Re: Are pure primary colors ever useful in a color ramp?
by on (#165379)
I totally understand everything you just said. :mrgreen:
Re: Are pure primary colors ever useful in a color ramp?
by on (#165383)
tokumaru wrote:
I totally understand everything you just said. :mrgreen:
lidnariq wrote:
Modulating
= "drive"
Quote:
nonlinear optics used by green solid-state lasers
Weirds__t. wikipedia:Second-harmonic generation. Green solid-state lasers are actually a 1056nm infrared laser diode that is magically converted into 528nm green light.

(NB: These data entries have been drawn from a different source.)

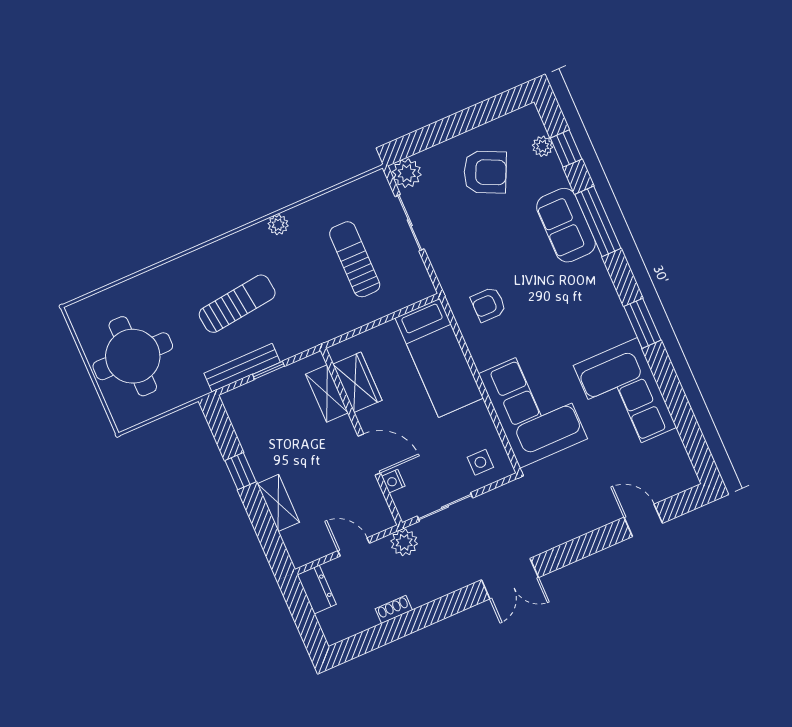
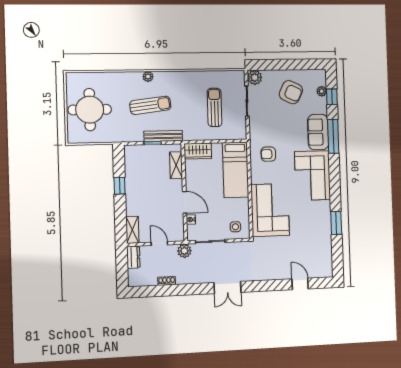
plant: (278, 225) -> (148, 77), moved
window: (642, 323) -> (336, 223), moved
bench: (242, 368) -> (163, 136), moved
wardrobe: (357, 382) -> (198, 151), moved, turned 90
corner sofa: (625, 396) -> (313, 176), moved
shelving: (278, 503) -> (132, 230), moved

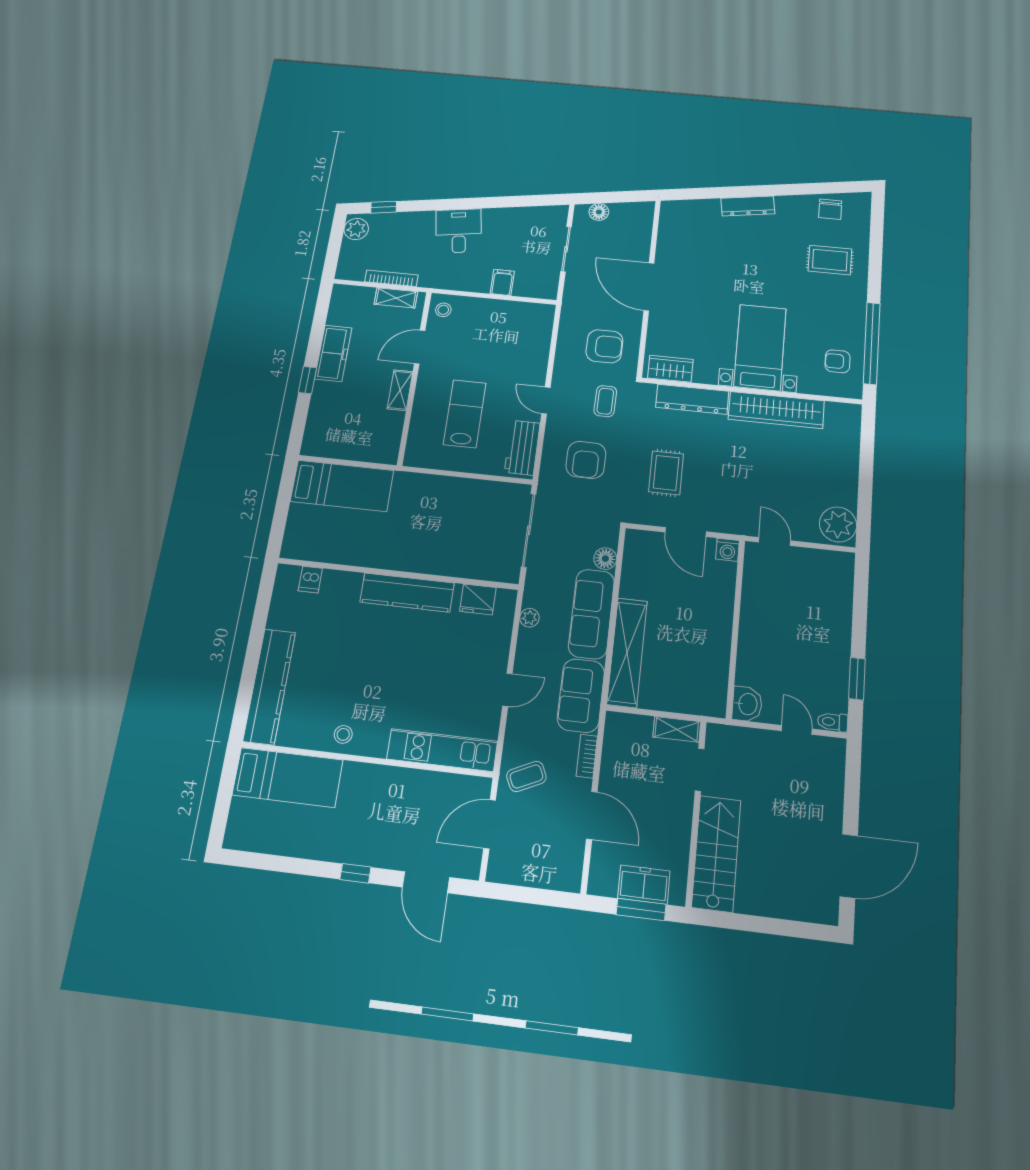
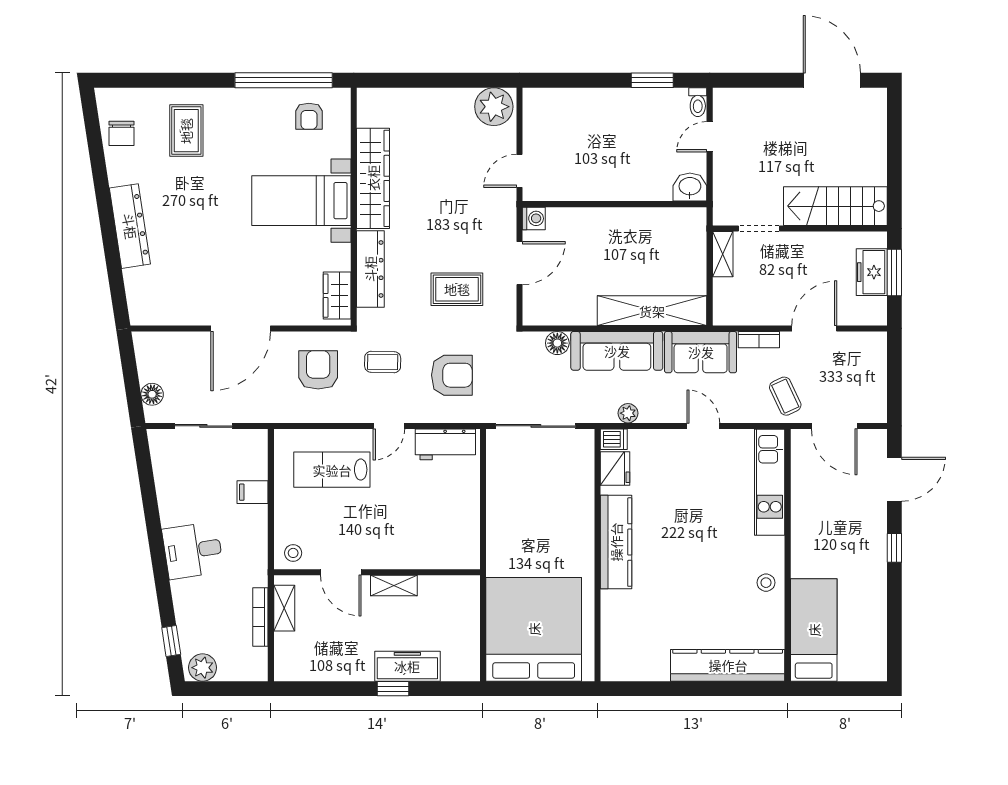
dresser: (748, 206) -> (130, 226), width x1.37, depth x1.24
chair: (830, 209) -> (122, 133), turned 90
freezer: (333, 353) -> (407, 666), moved
lab bench: (465, 414) -> (332, 470), moved
bed: (342, 486) -> (534, 629), width x2.04
dishwasher: (310, 580) -> (614, 439), moved

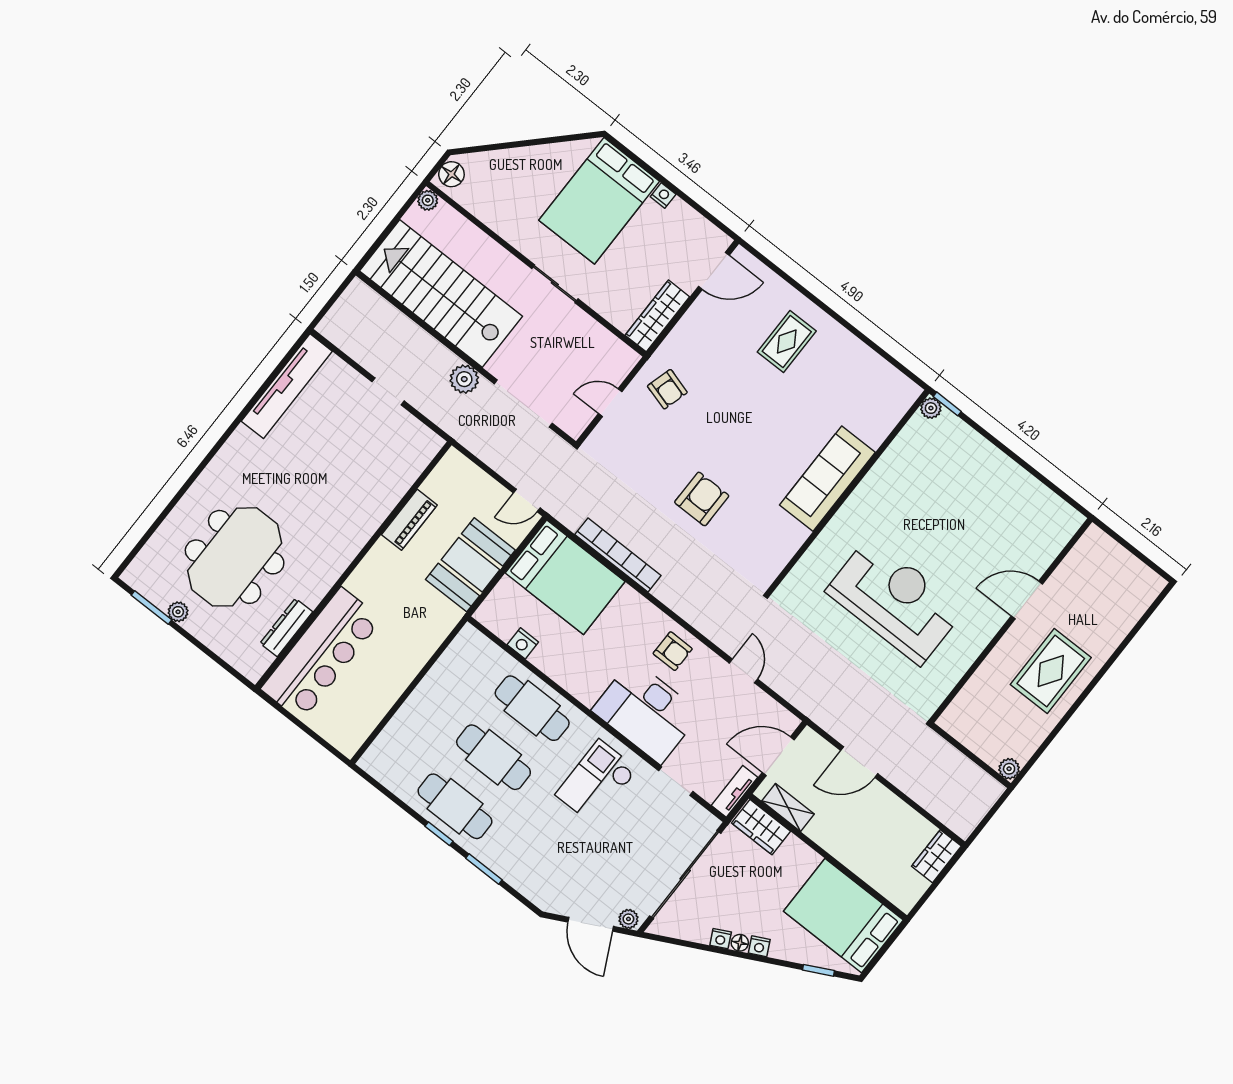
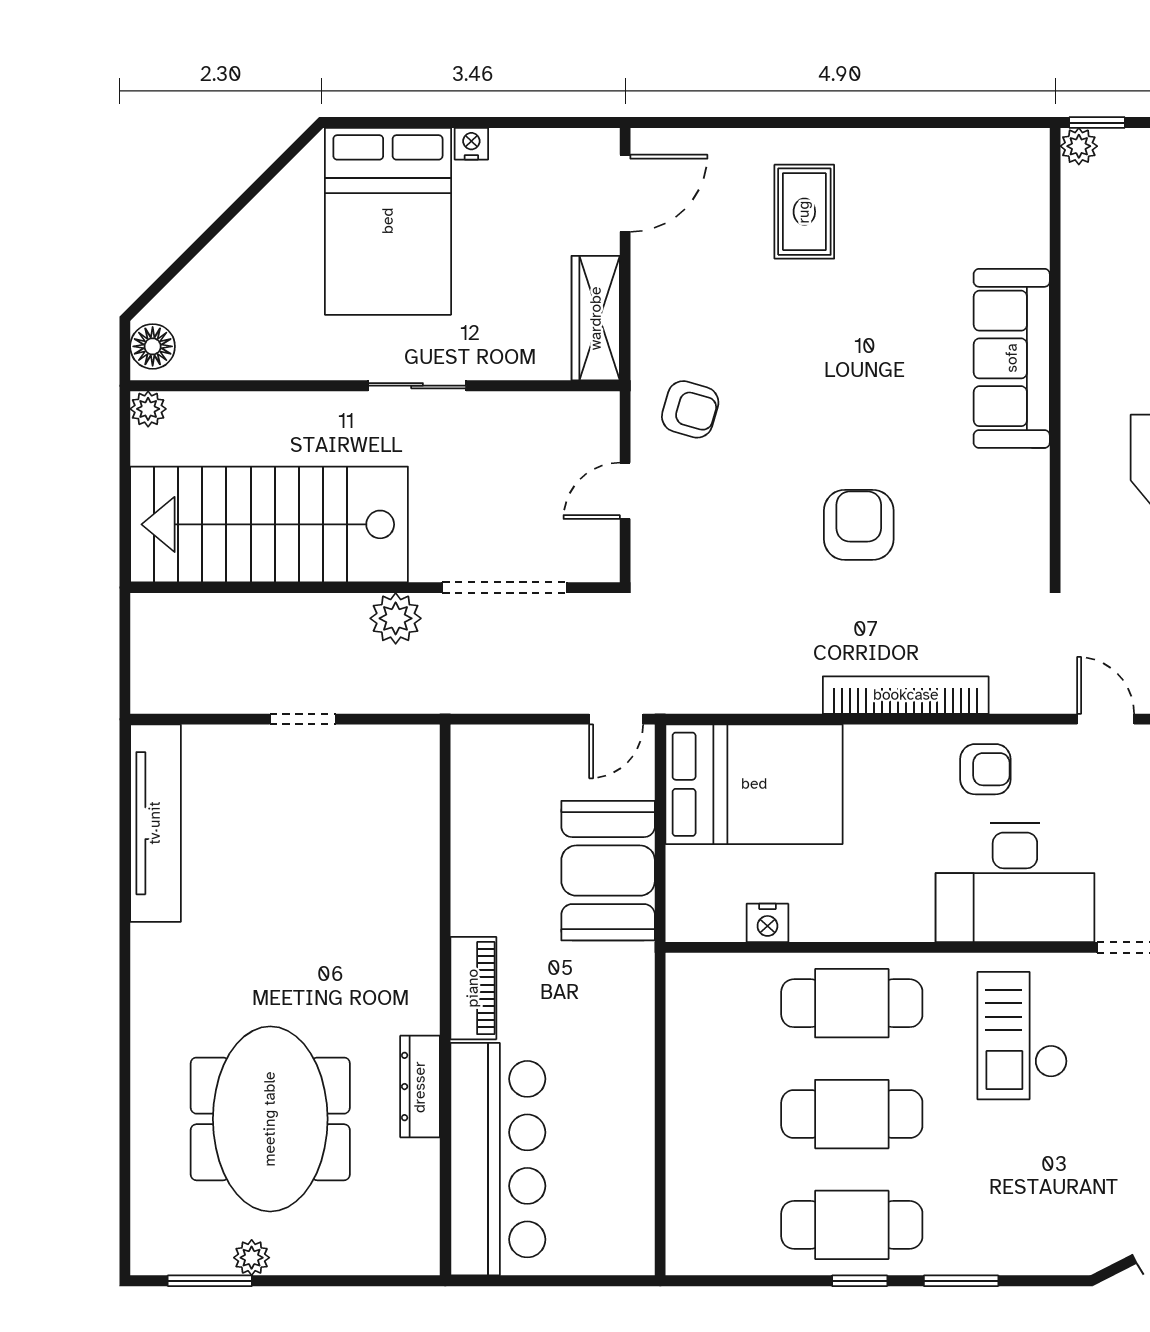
piano: (409, 520) -> (473, 988), moved
bookcase: (618, 555) -> (906, 695), moved
dresser: (286, 628) -> (420, 1087), moved

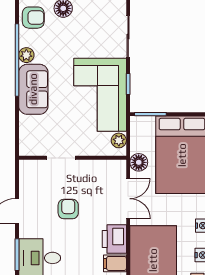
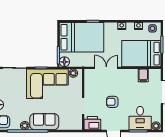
floor lamp: (139, 162) -> (64, 62), moved
printer: (114, 239) -> (92, 123), moved, turned 180

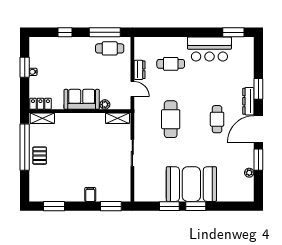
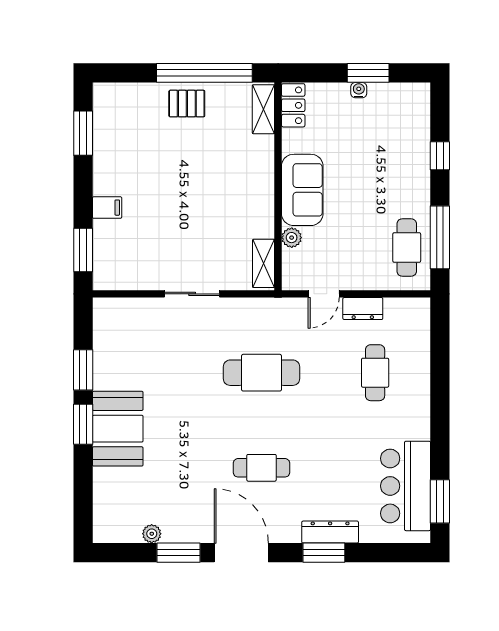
bar counter: (209, 49) -> (406, 486), moved
dresser: (248, 101) -> (330, 532), moved
booth: (191, 184) -> (118, 429), width x0.73, depth x0.70

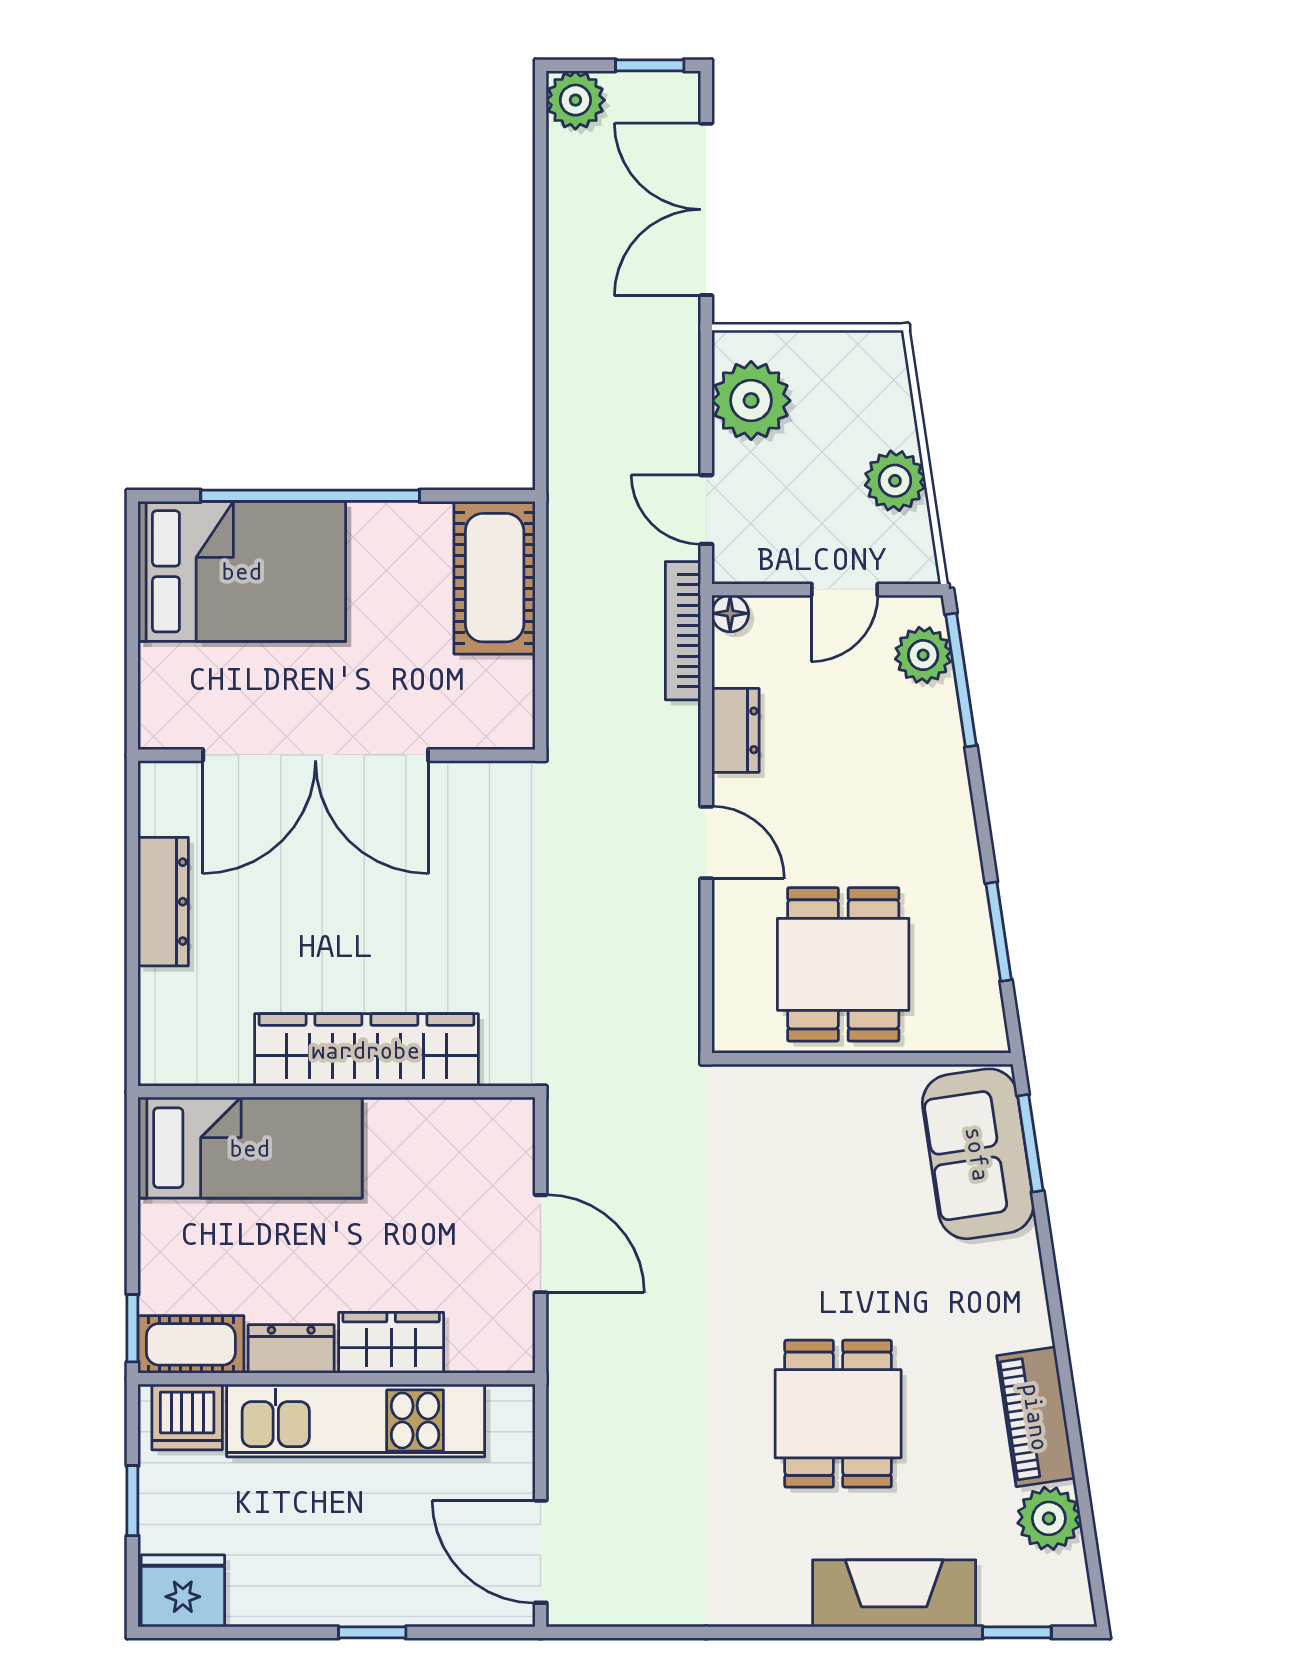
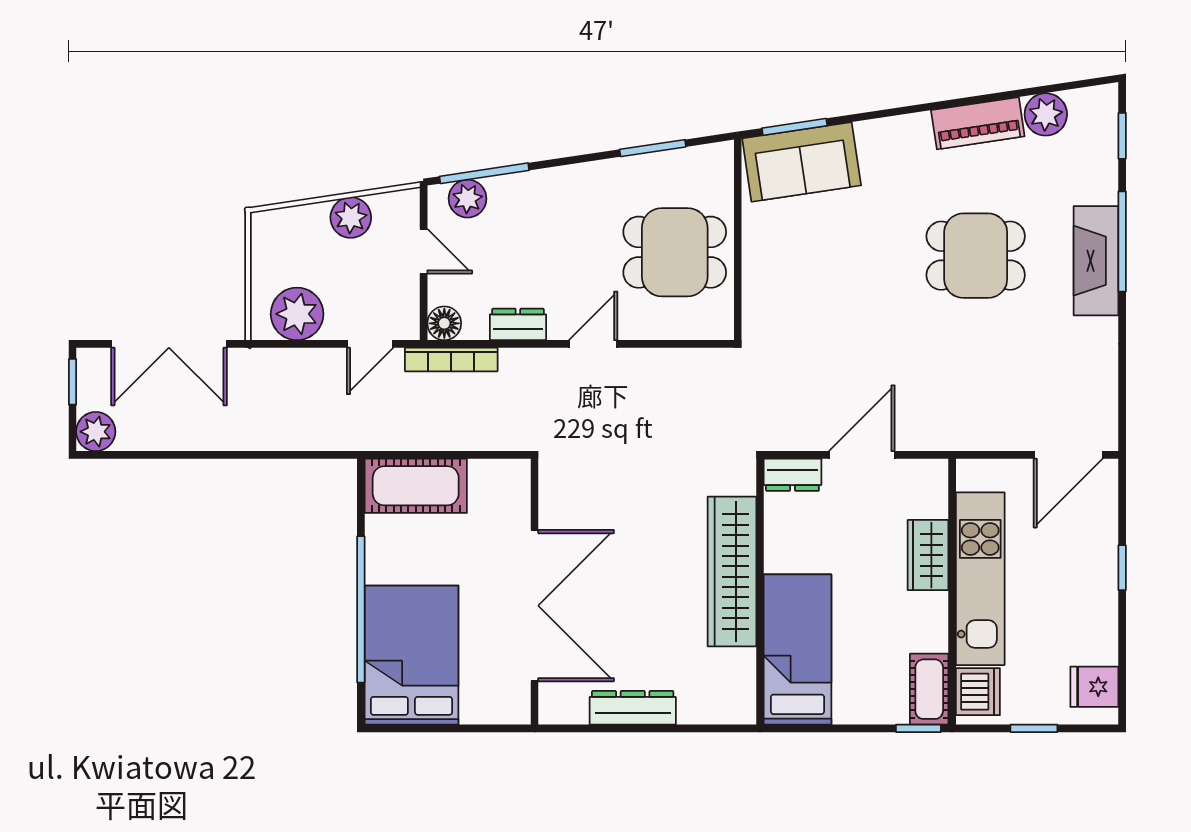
floor lamp: (730, 613) -> (444, 323), width x1.37, depth x1.37
dresser: (291, 1349) -> (792, 475), moved, turned -90
fridge: (183, 1591) -> (1094, 687), width x0.72
fireplace: (894, 1593) -> (1096, 261), moved
window: (859, 1632) -> (1122, 242), added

I have no idea how it works, so I have no idea if there's a bandwidth consideration.
Quote:
The horizontal deflection is the only particularly hard part
SDTV Horizontal deflection frequency is ≈16kHz, or 960000 per minute. A flat surface with both sides mirrored would have to spin at 480000 RPM, well above what's feasible in air.
Quote:
many-sided mirrored polygonal prism
A 64-gon prism (i.e. a 66-sided solid, with 64 separate rectangles and top and bottom are 64-gons) would only have to spin at 15000 RPM
Quote:
front-surface
wikipedia:First_surface_mirror
Re: Are pure primary colors ever useful in a color ramp?
by on (#165384)
Why do we have spinning lasers and stuff? :lol:
Re: Are pure primary colors ever useful in a color ramp?
by on (#165395)
I'm not sure that lasers are feasible... ^^;

I once came up with the idea of a display where you'd send a pulse horizonally and vertically through the screen, and where the two pulses cross it can light up. I'm honestly not sure if there's any material that'd allow for such a thing (or at least close enough), it was just a random idea for having a flat equivalent to CRTs (in that they allow for arbitrary resolutions).
Re: Are pure primary colors ever useful in a color ramp?
by on (#165398)
Sik wrote:
I'm not sure that lasers are feasible... ^^;
I've found at least this previous proofs-of-concept. (video of full-color version).